Wednesday, October 15, 2008

In consideration of the McPalin mob

A recent spate of McCain fans behaving badly evokes sympathy on my part, because they are among those who have paid the highest price for the country's Republicanism of recent years. The great transfer of wealth from public budgets to private bank accounts under the guise of "less government" has pushed many working Americans into varying degrees of indebtedness, in order that they might have access to necessities like food, housing, transportation and fuel -- or what business commentators, in the wake of financial implosion, now like to call "living beyond your means." Add to this the export of industrial sector jobs which propped up the "blue-collar middle class" and drop child or two in the old Mesopotamian grist mill, and the full contours of rural, white agony are thrown into sharper relief.

So the anger is real and justified. The targets are merely the scoundrels-du-jour of the Republican Party mercenary media branch; the kind of local talk radio hosts who make their living by delivering rural audiences to business advertisers, or FOX News programmers who do the same at a national level. It's worth remembering that John McCain was the scoundrel that incurred the wrath of his party and its conservative base until it became clear he was the last man standing in line for the presidency. Four years ago it was gay marriage and "the French"; now it is ACORN and Bill Ayers, and, of course, Barack Obama. The villains change daily. But they aren't the inventions of John McCain or rural communities.

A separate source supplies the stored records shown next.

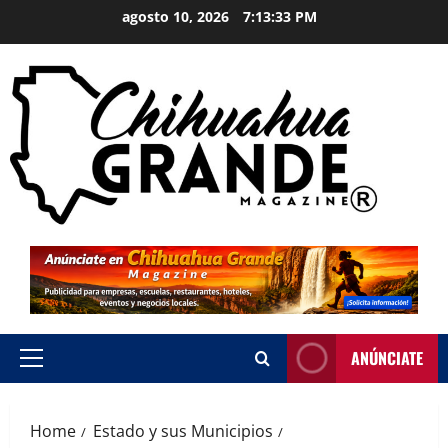
agosto 10, 2026
7:13:34 PM
ANÚNCIATE
Home
Estado y sus Municipios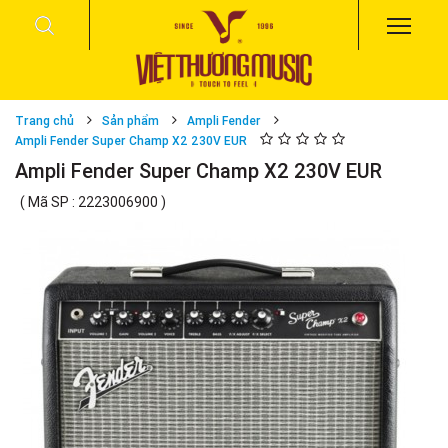
Trang chủ
Sản phẩm
Ampli Fender
Ampli Fender Super Champ X2 230V EUR
Ampli Fender Super Champ X2 230V EUR
( Mã SP : 2223006900 )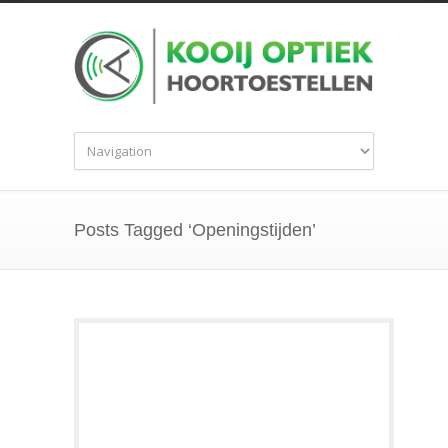
Posts Tagged ‘Openingstijden’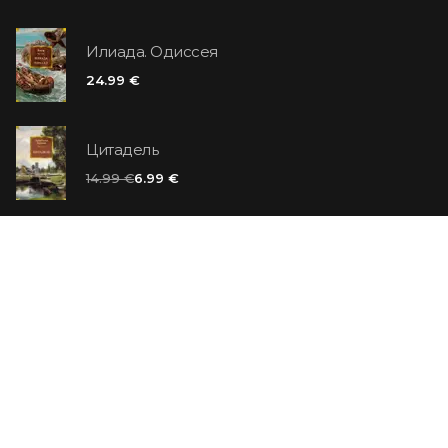
Илиада. Одиссея
24.99 €
Цитадель
14.99 €
6.99 €
Ванильный убийца
14.99 €
Еврей Зюсс. Симона
19.99 €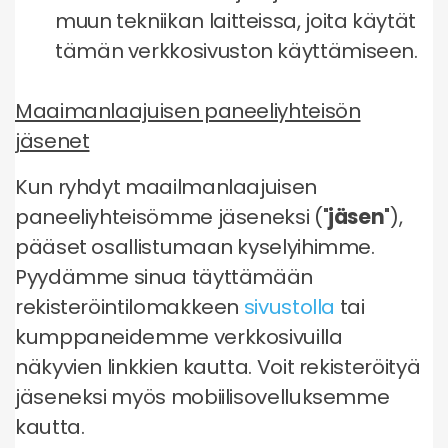
muun tekniikan laitteissa, joita käytät
tämän verkkosivuston käyttämiseen.
Maaimanlaajuisen paneeliyhteisön
jäsenet
Kun ryhdyt maailmanlaajuisen
paneeliyhteisömme jäseneksi ("
jäsen
"),
pääset osallistumaan kyselyihimme.
Pyydämme sinua täyttämään
rekisteröintilomakkeen
sivustolla
tai
kumppaneidemme verkkosivuilla
näkyvien linkkien kautta. Voit rekisteröityä
jäseneksi myös mobiilisovelluksemme
kautta.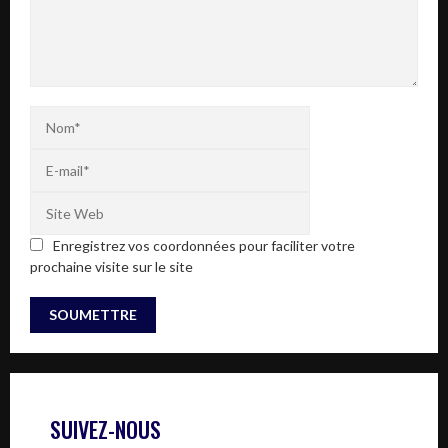
Enregistrez vos coordonnées pour faciliter votre
prochaine visite sur le site
SUIVEZ-NOUS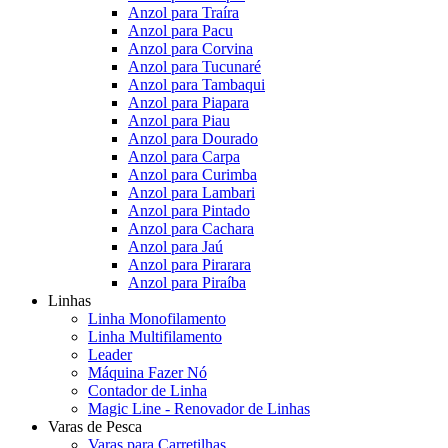
Anzol para Traíra
Anzol para Pacu
Anzol para Corvina
Anzol para Tucunaré
Anzol para Tambaqui
Anzol para Piapara
Anzol para Piau
Anzol para Dourado
Anzol para Carpa
Anzol para Curimba
Anzol para Lambari
Anzol para Pintado
Anzol para Cachara
Anzol para Jaú
Anzol para Pirarara
Anzol para Piraíba
Linhas
Linha Monofilamento
Linha Multifilamento
Leader
Máquina Fazer Nó
Contador de Linha
Magic Line - Renovador de Linhas
Varas de Pesca
Varas para Carretilhas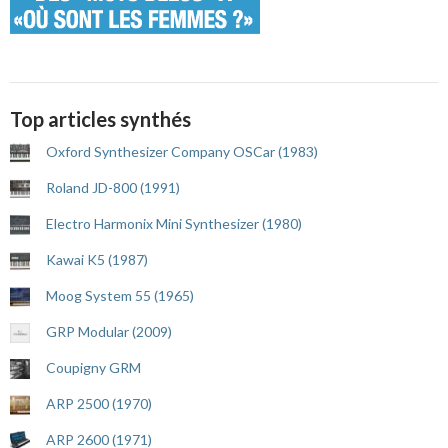
Top articles synthés
Oxford Synthesizer Company OSCar (1983)
Roland JD-800 (1991)
Electro Harmonix Mini Synthesizer (1980)
Kawai K5 (1987)
Moog System 55 (1965)
GRP Modular (2009)
Coupigny GRM
ARP 2500 (1970)
ARP 2600 (1971)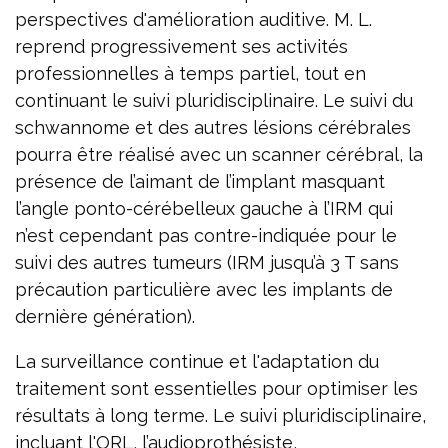
perspectives d'amélioration auditive. M. L.
reprend progressivement ses activités
professionnelles à temps partiel, tout en
continuant le suivi pluridisciplinaire. Le suivi du
schwannome et des autres lésions cérébrales
pourra être réalisé avec un scanner cérébral, la
présence de l’aimant de l’implant masquant
l’angle ponto-cérébelleux gauche à l’IRM qui
n’est cependant pas contre-indiquée pour le
suivi des autres tumeurs (IRM jusqu’à 3 T sans
précaution particulière avec les implants de
dernière génération).
La surveillance continue et l'adaptation du
traitement sont essentielles pour optimiser les
résultats à long terme. Le suivi pluridisciplinaire,
incluant l'ORL, l’audioprothésiste,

Should distressed populations know better than to trust the people who seek them out, affirm their anger, and identify the culprits as liberal elites? Should they fact check Rush Limbaugh's sources after working three part-time jobs in one day? Naturally, they should; the reality is, they won't anymore than you or I will fact check everything we hear on CNN or read in the New York Times after working all day. And we have those fuckers to thank for Iraq, among other jaw-dropping lapses of journalism. So the job of countering fiction with fact is left open to us.